*DIRECTIONS FOR THIS TASK*.
Return, word for word, the passage of the text below on Motagua's 2015–16 season, starting with "- Highest home" and going on through "of Honduran football.".

*SOURCE DOCUMENT*.

Motagua
- Chairman: Eduardo Atala
- Manager: Diego Vásquez
- Apertura: Runner-up
- Clausura: Semifinalist
- Cup: Quarterfinalist
- Supercup: Canceled
- CONCACAF Champions League: Group stage
- Top goalscorer: League: Silva (15) All: Silva (18)
- Highest home attendance: 16,528
- Lowest home attendance: 1,156
- Average home league attendance: 4,004
| Home colours | Away colours | Third colours |
- ← 2014–152016–17 →

= 2015–16 C.D. Motagua season =

The 2015–16 season was F.C. Motagua's 69th season in existence and the club's 50th consecutive season in the top fight of Honduran football.

==Overview==
This season, the club were looking for its 14th league and 2nd domestic cup; as well as it first CONCACAF Champions League. On 7 July, former president Eduardo Atala took charge of the club for his second term after Julio Gutiérrez was forced to resign due to legal matters. On 20 October, a 1–1 draw against Club América meant an early elimination from the 2015–16 CONCACAF Champions League. The Apertura tournament ended with the silver medal when they lost to C.D. Honduras Progreso on penalty shoot-outs after a 4–4 aggregated score in 210 minutes of play. For the Clausura tournament, the club announced that they will be playing all their home games on Saturdays in the evening, instead of the traditional Sundays in the afternoon; seeking for a better response from their local fans. On 31 December, Uruguayan newspaper Ovación Digital announced the results of the annual survey which decides the best teams, players and managers of each Latin American country for 2015, and Motagua, was selected as the best 2015 team in Honduras. For their second season in a row, the team was unsuccessful on conquering the Honduran Cup as they lost to Juticalpa F.C. in the quarterfinals. In the Clausura tournament, they were unable to qualify to their fourth consecutive final under Diego Vásquez's management when they fall short in the semifinals against city rivals Club Deportivo Olimpia.

*EXTRACTED INFORMATION*.
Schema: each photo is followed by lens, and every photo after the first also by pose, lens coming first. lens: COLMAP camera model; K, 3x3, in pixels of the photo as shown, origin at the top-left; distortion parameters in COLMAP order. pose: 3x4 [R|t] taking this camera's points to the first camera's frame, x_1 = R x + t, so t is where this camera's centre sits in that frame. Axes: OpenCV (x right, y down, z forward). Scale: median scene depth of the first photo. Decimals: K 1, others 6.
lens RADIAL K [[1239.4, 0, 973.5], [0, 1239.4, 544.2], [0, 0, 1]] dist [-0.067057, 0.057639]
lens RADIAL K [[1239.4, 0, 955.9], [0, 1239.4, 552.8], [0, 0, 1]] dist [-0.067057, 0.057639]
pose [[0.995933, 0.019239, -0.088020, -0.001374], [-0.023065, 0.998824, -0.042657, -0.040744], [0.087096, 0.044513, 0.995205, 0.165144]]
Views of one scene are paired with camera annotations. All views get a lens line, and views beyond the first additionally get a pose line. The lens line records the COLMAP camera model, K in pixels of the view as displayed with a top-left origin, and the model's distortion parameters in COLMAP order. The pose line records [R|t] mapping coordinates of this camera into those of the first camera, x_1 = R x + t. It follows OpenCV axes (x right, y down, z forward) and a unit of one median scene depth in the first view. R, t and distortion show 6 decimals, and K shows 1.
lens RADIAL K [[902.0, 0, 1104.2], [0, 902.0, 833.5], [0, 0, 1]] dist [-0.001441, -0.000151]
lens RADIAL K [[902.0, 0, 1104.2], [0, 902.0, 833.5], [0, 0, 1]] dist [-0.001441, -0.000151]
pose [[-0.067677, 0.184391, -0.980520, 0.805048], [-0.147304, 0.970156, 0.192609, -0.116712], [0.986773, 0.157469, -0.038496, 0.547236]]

*YOUR SOLUTION*.
- Highest home attendance: 16,528
- Lowest home attendance: 1,156
- Average home league attendance: 4,004
| Home colours | Away colours | Third colours |
- ← 2014–152016–17 →

= 2015–16 C.D. Motagua season =

The 2015–16 season was F.C. Motagua's 69th season in existence and the club's 50th consecutive season in the top fight of Honduran football.